== What the exercise asks ==
Swap every "common name" in the material's lines for "vernacular name" and write the lines out again with nothing else altered.

[Stored entries]
::::::::::

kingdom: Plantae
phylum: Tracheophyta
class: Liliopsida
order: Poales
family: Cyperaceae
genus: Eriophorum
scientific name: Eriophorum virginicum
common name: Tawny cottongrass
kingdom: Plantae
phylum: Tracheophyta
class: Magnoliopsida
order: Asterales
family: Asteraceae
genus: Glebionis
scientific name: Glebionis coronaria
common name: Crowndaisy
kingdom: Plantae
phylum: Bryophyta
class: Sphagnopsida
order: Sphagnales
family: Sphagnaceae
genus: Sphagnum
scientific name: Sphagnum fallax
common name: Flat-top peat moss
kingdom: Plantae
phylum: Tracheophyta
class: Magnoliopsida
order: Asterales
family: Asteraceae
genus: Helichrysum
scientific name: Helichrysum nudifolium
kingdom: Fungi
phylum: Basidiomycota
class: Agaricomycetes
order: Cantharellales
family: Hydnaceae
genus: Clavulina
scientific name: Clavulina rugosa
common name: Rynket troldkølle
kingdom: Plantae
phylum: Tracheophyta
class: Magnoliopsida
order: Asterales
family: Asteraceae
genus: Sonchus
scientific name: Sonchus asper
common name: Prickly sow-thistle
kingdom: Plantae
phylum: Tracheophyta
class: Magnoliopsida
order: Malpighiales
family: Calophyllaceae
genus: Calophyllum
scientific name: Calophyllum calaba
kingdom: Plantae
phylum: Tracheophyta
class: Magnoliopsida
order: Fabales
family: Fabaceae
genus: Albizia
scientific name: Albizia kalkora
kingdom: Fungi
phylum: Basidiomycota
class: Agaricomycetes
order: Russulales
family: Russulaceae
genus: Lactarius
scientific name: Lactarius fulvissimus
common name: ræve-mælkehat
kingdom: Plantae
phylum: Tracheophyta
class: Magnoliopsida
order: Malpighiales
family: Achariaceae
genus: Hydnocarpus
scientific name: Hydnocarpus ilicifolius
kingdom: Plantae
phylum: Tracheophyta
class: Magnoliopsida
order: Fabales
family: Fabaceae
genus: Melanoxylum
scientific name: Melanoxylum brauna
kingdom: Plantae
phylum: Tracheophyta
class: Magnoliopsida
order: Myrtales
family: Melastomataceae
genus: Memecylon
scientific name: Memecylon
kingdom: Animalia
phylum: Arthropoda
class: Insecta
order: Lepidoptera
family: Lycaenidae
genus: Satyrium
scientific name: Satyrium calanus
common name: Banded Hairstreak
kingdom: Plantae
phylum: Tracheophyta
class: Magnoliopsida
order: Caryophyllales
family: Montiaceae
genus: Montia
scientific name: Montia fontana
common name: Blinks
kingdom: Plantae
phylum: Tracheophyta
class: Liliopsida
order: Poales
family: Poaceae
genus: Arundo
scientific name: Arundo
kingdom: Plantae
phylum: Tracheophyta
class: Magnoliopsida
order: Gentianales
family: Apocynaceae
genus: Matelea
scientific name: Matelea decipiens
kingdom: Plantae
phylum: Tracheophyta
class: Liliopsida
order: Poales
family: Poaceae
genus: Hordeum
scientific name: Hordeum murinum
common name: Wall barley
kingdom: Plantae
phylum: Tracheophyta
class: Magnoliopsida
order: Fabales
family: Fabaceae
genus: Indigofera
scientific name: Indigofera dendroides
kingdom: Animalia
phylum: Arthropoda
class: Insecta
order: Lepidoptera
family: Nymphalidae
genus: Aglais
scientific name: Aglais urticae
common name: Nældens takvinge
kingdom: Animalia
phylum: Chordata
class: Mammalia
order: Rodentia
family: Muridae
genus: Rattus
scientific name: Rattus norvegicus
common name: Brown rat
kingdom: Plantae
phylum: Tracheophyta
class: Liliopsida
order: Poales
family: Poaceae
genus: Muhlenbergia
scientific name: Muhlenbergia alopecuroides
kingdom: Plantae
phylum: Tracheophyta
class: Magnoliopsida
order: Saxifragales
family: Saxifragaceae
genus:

::::::::::

== Right answer ==
kingdom: Plantae
phylum: Tracheophyta
class: Liliopsida
order: Poales
family: Cyperaceae
genus: Eriophorum
scientific name: Eriophorum virginicum
vernacular name: Tawny cottongrass
kingdom: Plantae
phylum: Tracheophyta
class: Magnoliopsida
order: Asterales
family: Asteraceae
genus: Glebionis
scientific name: Glebionis coronaria
vernacular name: Crowndaisy
kingdom: Plantae
phylum: Bryophyta
class: Sphagnopsida
order: Sphagnales
family: Sphagnaceae
genus: Sphagnum
scientific name: Sphagnum fallax
vernacular name: Flat-top peat moss
kingdom: Plantae
phylum: Tracheophyta
class: Magnoliopsida
order: Asterales
family: Asteraceae
genus: Helichrysum
scientific name: Helichrysum nudifolium
kingdom: Fungi
phylum: Basidiomycota
class: Agaricomycetes
order: Cantharellales
family: Hydnaceae
genus: Clavulina
scientific name: Clavulina rugosa
vernacular name: Rynket troldkølle
kingdom: Plantae
phylum: Tracheophyta
class: Magnoliopsida
order: Asterales
family: Asteraceae
genus: Sonchus
scientific name: Sonchus asper
vernacular name: Prickly sow-thistle
kingdom: Plantae
phylum: Tracheophyta
class: Magnoliopsida
order: Malpighiales
family: Calophyllaceae
genus: Calophyllum
scientific name: Calophyllum calaba
kingdom: Plantae
phylum: Tracheophyta
class: Magnoliopsida
order: Fabales
family: Fabaceae
genus: Albizia
scientific name: Albizia kalkora
kingdom: Fungi
phylum: Basidiomycota
class: Agaricomycetes
order: Russulales
family: Russulaceae
genus: Lactarius
scientific name: Lactarius fulvissimus
vernacular name: ræve-mælkehat
kingdom: Plantae
phylum: Tracheophyta
class: Magnoliopsida
order: Malpighiales
family: Achariaceae
genus: Hydnocarpus
scientific name: Hydnocarpus ilicifolius
kingdom: Plantae
phylum: Tracheophyta
class: Magnoliopsida
order: Fabales
family: Fabaceae
genus: Melanoxylum
scientific name: Melanoxylum brauna
kingdom: Plantae
phylum: Tracheophyta
class: Magnoliopsida
order: Myrtales
family: Melastomataceae
genus: Memecylon
scientific name: Memecylon
kingdom: Animalia
phylum: Arthropoda
class: Insecta
order: Lepidoptera
family: Lycaenidae
genus: Satyrium
scientific name: Satyrium calanus
vernacular name: Banded Hairstreak
kingdom: Plantae
phylum: Tracheophyta
class: Magnoliopsida
order: Caryophyllales
family: Montiaceae
genus: Montia
scientific name: Montia fontana
vernacular name: Blinks
kingdom: Plantae
phylum: Tracheophyta
class: Liliopsida
order: Poales
family: Poaceae
genus: Arundo
scientific name: Arundo
kingdom: Plantae
phylum: Tracheophyta
class: Magnoliopsida
order: Gentianales
family: Apocynaceae
genus: Matelea
scientific name: Matelea decipiens
kingdom: Plantae
phylum: Tracheophyta
class: Liliopsida
order: Poales
family: Poaceae
genus: Hordeum
scientific name: Hordeum murinum
vernacular name: Wall barley
kingdom: Plantae
phylum: Tracheophyta
class: Magnoliopsida
order: Fabales
family: Fabaceae
genus: Indigofera
scientific name: Indigofera dendroides
kingdom: Animalia
phylum: Arthropoda
class: Insecta
order: Lepidoptera
family: Nymphalidae
genus: Aglais
scientific name: Aglais urticae
vernacular name: Nældens takvinge
kingdom: Animalia
phylum: Chordata
class: Mammalia
order: Rodentia
family: Muridae
genus: Rattus
scientific name: Rattus norvegicus
vernacular name: Brown rat
kingdom: Plantae
phylum: Tracheophyta
class: Liliopsida
order: Poales
family: Poaceae
genus: Muhlenbergia
scientific name: Muhlenbergia alopecuroides
kingdom: Plantae
phylum: Tracheophyta
class: Magnoliopsida
order: Saxifragales
family: Saxifragaceae
genus:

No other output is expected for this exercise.